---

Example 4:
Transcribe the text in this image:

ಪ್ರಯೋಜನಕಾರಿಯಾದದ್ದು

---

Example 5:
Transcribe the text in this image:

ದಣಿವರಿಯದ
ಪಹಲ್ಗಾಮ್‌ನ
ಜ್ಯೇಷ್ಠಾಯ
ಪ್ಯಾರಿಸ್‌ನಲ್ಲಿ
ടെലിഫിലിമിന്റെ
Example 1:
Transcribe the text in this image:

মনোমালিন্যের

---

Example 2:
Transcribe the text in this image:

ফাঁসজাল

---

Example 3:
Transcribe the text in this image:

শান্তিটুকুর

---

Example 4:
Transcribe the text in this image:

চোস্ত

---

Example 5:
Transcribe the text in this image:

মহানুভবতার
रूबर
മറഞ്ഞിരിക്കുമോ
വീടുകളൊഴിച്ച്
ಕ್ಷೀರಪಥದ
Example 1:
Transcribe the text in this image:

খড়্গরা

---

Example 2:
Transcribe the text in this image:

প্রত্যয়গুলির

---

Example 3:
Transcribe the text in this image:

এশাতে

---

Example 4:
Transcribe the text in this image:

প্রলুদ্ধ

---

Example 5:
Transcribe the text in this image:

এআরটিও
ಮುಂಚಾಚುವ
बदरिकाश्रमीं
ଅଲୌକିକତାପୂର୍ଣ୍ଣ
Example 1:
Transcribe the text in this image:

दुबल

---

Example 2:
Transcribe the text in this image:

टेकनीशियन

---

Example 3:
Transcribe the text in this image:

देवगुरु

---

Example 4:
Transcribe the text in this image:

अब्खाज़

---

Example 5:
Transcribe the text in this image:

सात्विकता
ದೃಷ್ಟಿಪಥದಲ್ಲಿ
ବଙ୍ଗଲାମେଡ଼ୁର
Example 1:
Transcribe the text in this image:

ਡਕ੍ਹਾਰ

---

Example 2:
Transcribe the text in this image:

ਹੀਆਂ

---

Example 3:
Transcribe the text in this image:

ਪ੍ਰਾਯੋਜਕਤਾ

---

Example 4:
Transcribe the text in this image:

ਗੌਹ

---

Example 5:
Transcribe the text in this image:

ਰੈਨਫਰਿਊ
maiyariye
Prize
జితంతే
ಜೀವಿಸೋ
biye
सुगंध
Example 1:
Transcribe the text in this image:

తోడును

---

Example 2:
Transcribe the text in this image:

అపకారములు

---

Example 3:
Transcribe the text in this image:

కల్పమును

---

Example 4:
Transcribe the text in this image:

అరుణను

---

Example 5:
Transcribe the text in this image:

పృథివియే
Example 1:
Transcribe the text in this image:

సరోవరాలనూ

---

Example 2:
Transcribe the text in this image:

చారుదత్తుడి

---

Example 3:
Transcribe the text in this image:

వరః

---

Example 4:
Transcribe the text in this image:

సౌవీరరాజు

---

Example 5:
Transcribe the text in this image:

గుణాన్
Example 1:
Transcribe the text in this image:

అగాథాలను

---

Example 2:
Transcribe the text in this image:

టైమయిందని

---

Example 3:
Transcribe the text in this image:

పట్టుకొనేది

EXERCISE DETAILS: Could you reproduce every record exactly as it appears?

WORKED SOLUTION:
---

Example 4:
Transcribe the text in this image:

ಪ್ರಯೋಜನಕಾರಿಯಾದದ್ದು

---

Example 5:
Transcribe the text in this image:

ದಣಿವರಿಯದ
ಪಹಲ್ಗಾಮ್‌ನ
ಜ್ಯೇಷ್ಠಾಯ
ಪ್ಯಾರಿಸ್‌ನಲ್ಲಿ
ടെലിഫിലിമിന്റെ
Example 1:
Transcribe the text in this image:

মনোমালিন্যের

---

Example 2:
Transcribe the text in this image:

ফাঁসজাল

---

Example 3:
Transcribe the text in this image:

শান্তিটুকুর

---

Example 4:
Transcribe the text in this image:

চোস্ত

---

Example 5:
Transcribe the text in this image:

মহানুভবতার
रूबर
മറഞ്ഞിരിക്കുമോ
വീടുകളൊഴിച്ച്
ಕ್ಷೀರಪಥದ
Example 1:
Transcribe the text in this image:

খড়্গরা

---

Example 2:
Transcribe the text in this image:

প্রত্যয়গুলির

---

Example 3:
Transcribe the text in this image:

এশাতে

---

Example 4:
Transcribe the text in this image:

প্রলুদ্ধ

---

Example 5:
Transcribe the text in this image:

এআরটিও
ಮುಂಚಾಚುವ
बदरिकाश्रमीं
ଅଲୌକିକତାପୂର୍ଣ୍ଣ
Example 1:
Transcribe the text in this image:

दुबल

---

Example 2:
Transcribe the text in this image:

टेकनीशियन

---

Example 3:
Transcribe the text in this image:

देवगुरु

---

Example 4:
Transcribe the text in this image:

अब्खाज़

---

Example 5:
Transcribe the text in this image:

सात्विकता
ದೃಷ್ಟಿಪಥದಲ್ಲಿ
ବଙ୍ଗଲାମେଡ଼ୁର
Example 1:
Transcribe the text in this image:

ਡਕ੍ਹਾਰ

---

Example 2:
Transcribe the text in this image:

ਹੀਆਂ

---

Example 3:
Transcribe the text in this image:

ਪ੍ਰਾਯੋਜਕਤਾ

---

Example 4:
Transcribe the text in this image:

ਗੌਹ

---

Example 5:
Transcribe the text in this image:

ਰੈਨਫਰਿਊ
maiyariye
Prize
జితంతే
ಜೀವಿಸೋ
biye
सुगंध
Example 1:
Transcribe the text in this image:

తోడును

---

Example 2:
Transcribe the text in this image:

అపకారములు

---

Example 3:
Transcribe the text in this image:

కల్పమును

---

Example 4:
Transcribe the text in this image:

అరుణను

---

Example 5:
Transcribe the text in this image:

పృథివియే
Example 1:
Transcribe the text in this image:

సరోవరాలనూ

---

Example 2:
Transcribe the text in this image:

చారుదత్తుడి

---

Example 3:
Transcribe the text in this image:

వరః

---

Example 4:
Transcribe the text in this image:

సౌవీరరాజు

---

Example 5:
Transcribe the text in this image:

గుణాన్
Example 1:
Transcribe the text in this image:

అగాథాలను

---

Example 2:
Transcribe the text in this image:

టైమయిందని

---

Example 3:
Transcribe the text in this image:

పట్టుకొనేది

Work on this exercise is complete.